Granite hopes to please Ebony by trying to catch a fox but nearly loses his life. He nearly runs into a trap, but Breeze stops him just in time. He is, again, scorned by the others for his lousiness. However, later on, Climber is killed during a moose hunt, and Granite must try to earn his place in the pack, while dodging Roamer and Strider and other dangers of the Alaskan wilderness. Granite then runs away, overwhelmed by the torments from Roamer and Strider. Granite proves to be no longer a puppy who cannot fill his own stomach. He does fine save for the dark cloud of loneliness that grows bigger each day. He meets another pack of wolves when he intrudes into their territory. They welcome the dog with slashing teeth. Granite returns to Ebony's country, and the black wolf, though angry, lets him rejoin the pack.

Meanwhile, Snowdrift attempts to search for her lost pups but is shot by hunters. The rest of the pack finds her, though she is blind and wounded. While Snowdrift recovers, Breeze is almost kind to the dog and teaches him how to hunt salmon. In the fall, Granite kills a marmot, but Roamer tries to take it away. Granite fights the young black wolf and wins, and Roamer dares not to challenge him again. In the end, Granite saves Snowdrift's life. Ebony lets the dog hunt alongside him, making Granite's dream come true. Even Strider is friendly and no longer challenges the dog. Granite, now more than two years old, realizes that he is home.

==Characters==
- Granite: The protagonist. As a puppy, he was bought along with his sister by a strange man, but had escaped and fled into the Alaskan wilderness. He was adopted by a bereaved Snowdrift and welcomed with great reluctance into the pack by the other wolves.

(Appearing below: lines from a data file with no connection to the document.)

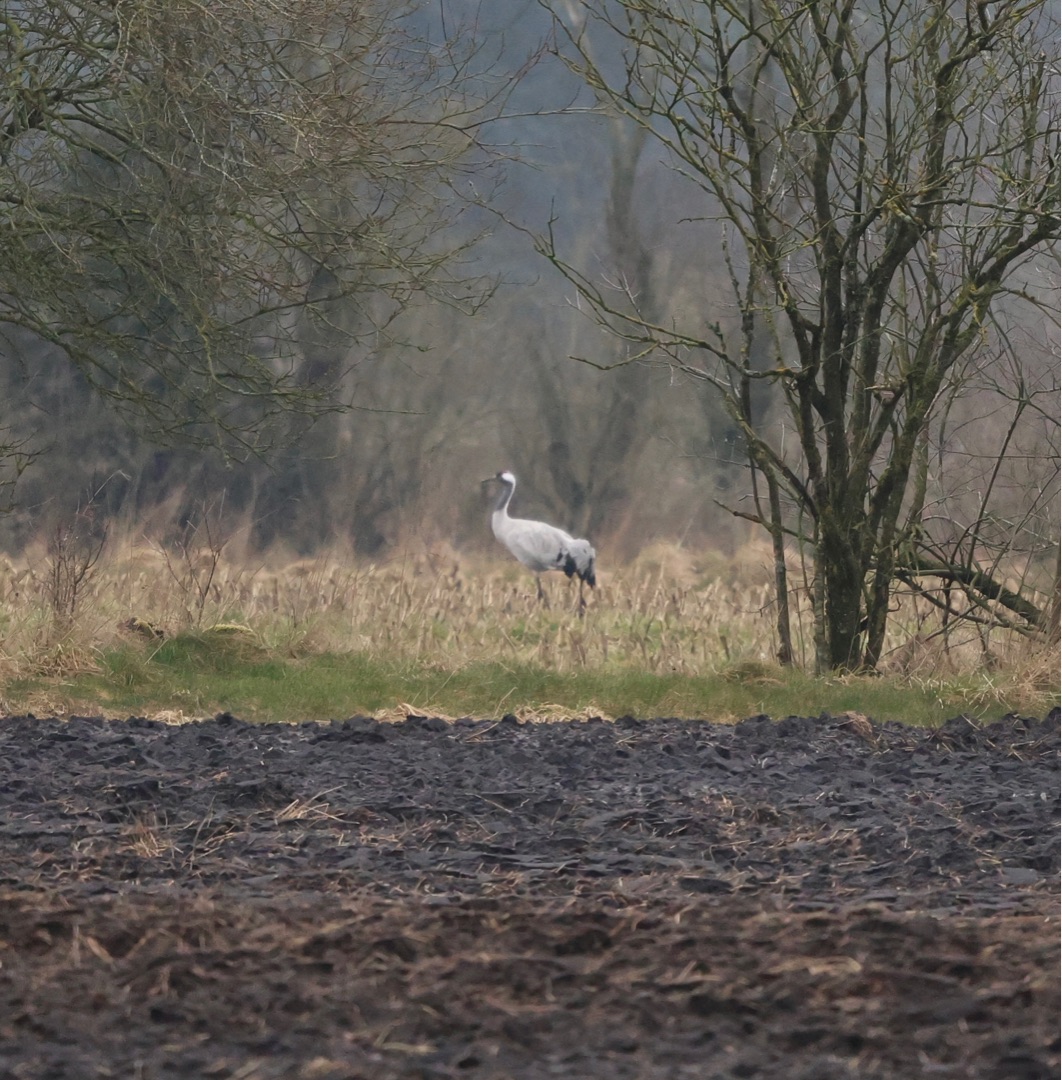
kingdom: Animalia
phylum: Chordata
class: Aves
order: Gruiformes
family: Gruidae
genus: Grus
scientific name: Grus grus
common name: Trane
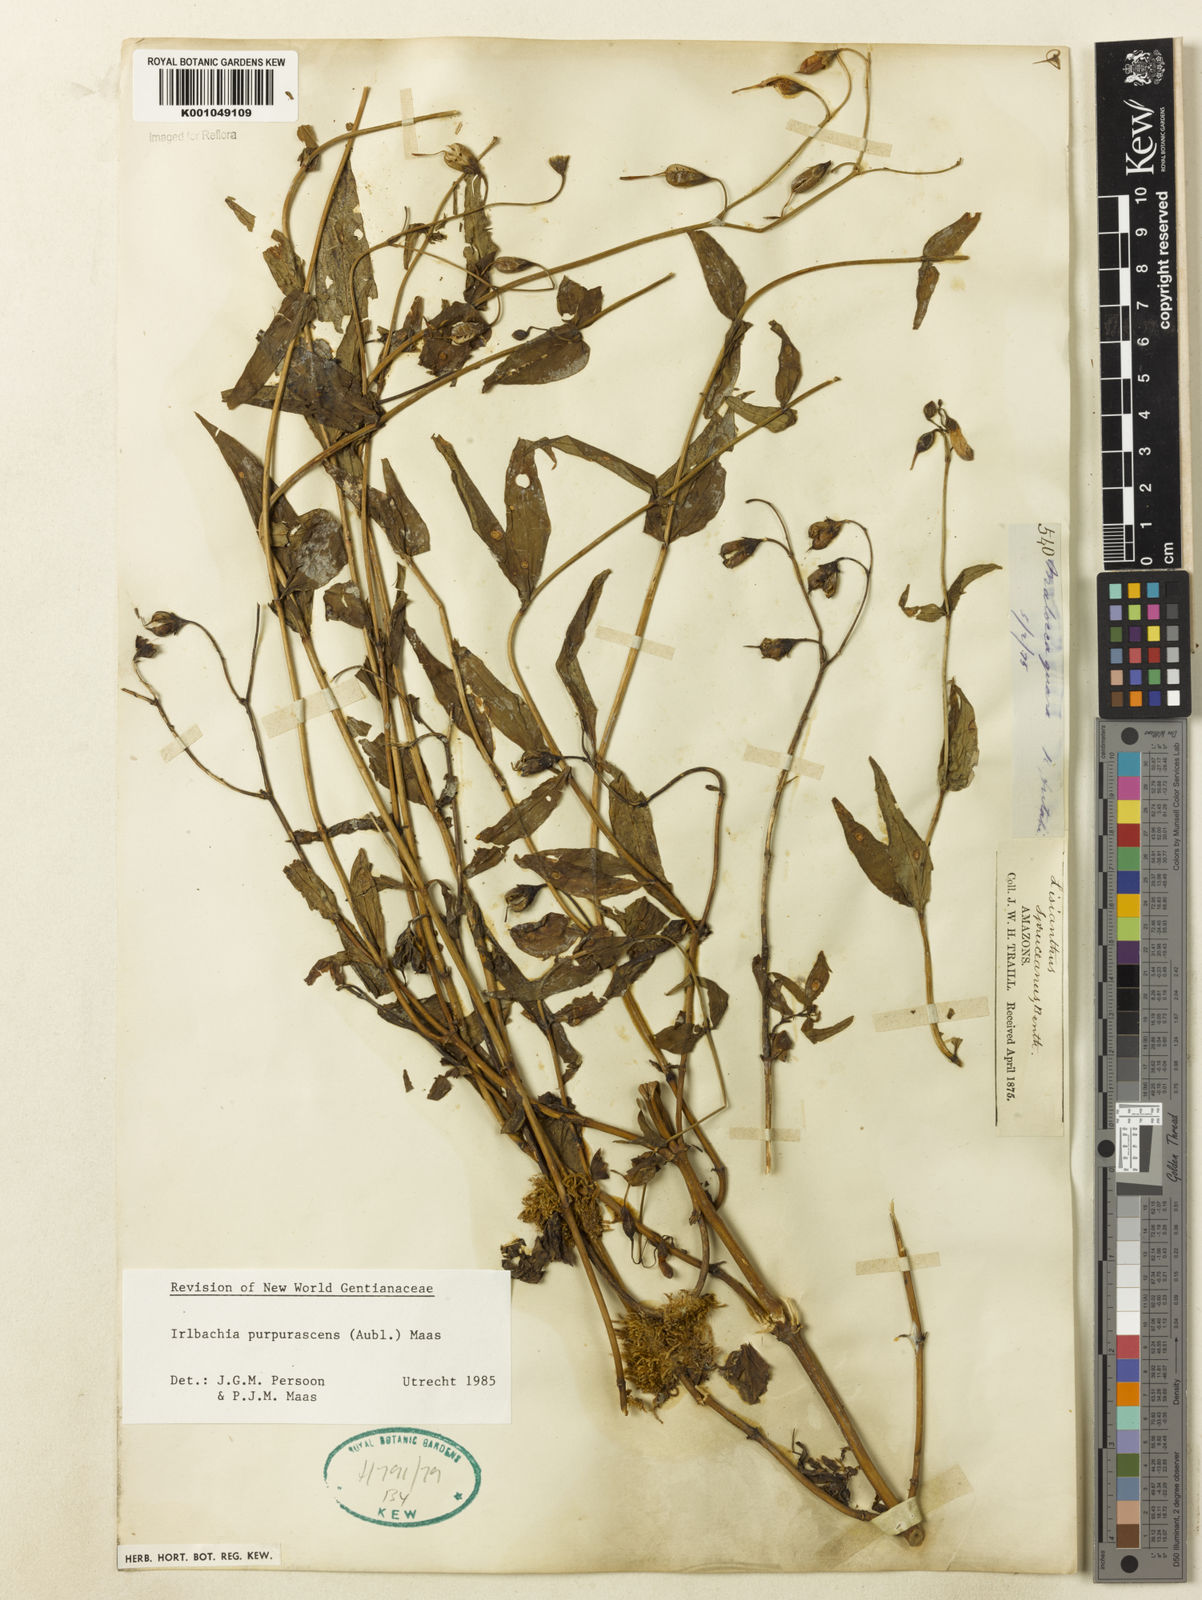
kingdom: Plantae
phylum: Tracheophyta
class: Magnoliopsida
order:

- Digger, Nugget, and Cricket: Granite's younger siblings. Digger is the biggest puppy in the litter, and a close playmate of Granite's. Unlike his mother and siblings, he is black instead of gray. In the fifth chapter, Tim had stated that he was going to be kept while the others were sold. Nugget is the runt of the litter and not one for fighting, choosing instead to play with a water pan instead of with a coil of rope. Cricket is the only female pup in Seppala's litter who was purchased by the stranger in the fifth chapter.
- Seppala: Granite's mother. Early in the book, she became sick, but by the end of the fourth chapter, she has gotten well. She is last seen comforting Granite before he is sold to a strange man.
- Tim and Kate: The couple who owns Seppala and several other huskies. At the start of the fifth chapter, Tim was mistakenly called "Tom."
- Snowdrift: A white wolf; Ebony's mate and the alpha female of the wolf pack Granite joins. She is the mother of Roamer, Climber, and five wolf pups who were kidnapped by two men seeking for wolves to breed with dogs. During a search for her pups when Granite is older, Snowdrift is blinded by a hunter shooting from a plane.
- Ebony: A black wolf; the alpha male of the wolf pack Granite joins.
- Strider: Described as a large gray wolf with a white chest, Strider is Ebony's brother and Granite's chief tormentor. He is also the oldest son.
- Roamer: Ebony and Snowdrift's son. Like Strider, Roamer also tormented Granite, but the dog eventually stood up to him, and he never bothered him again.
- Climber: A yearling wolf and the second son of Snowdrift and Ebony. He was the only other wolf aside from Snowdrift who was kind to Granite. He was killed during a moose hunt.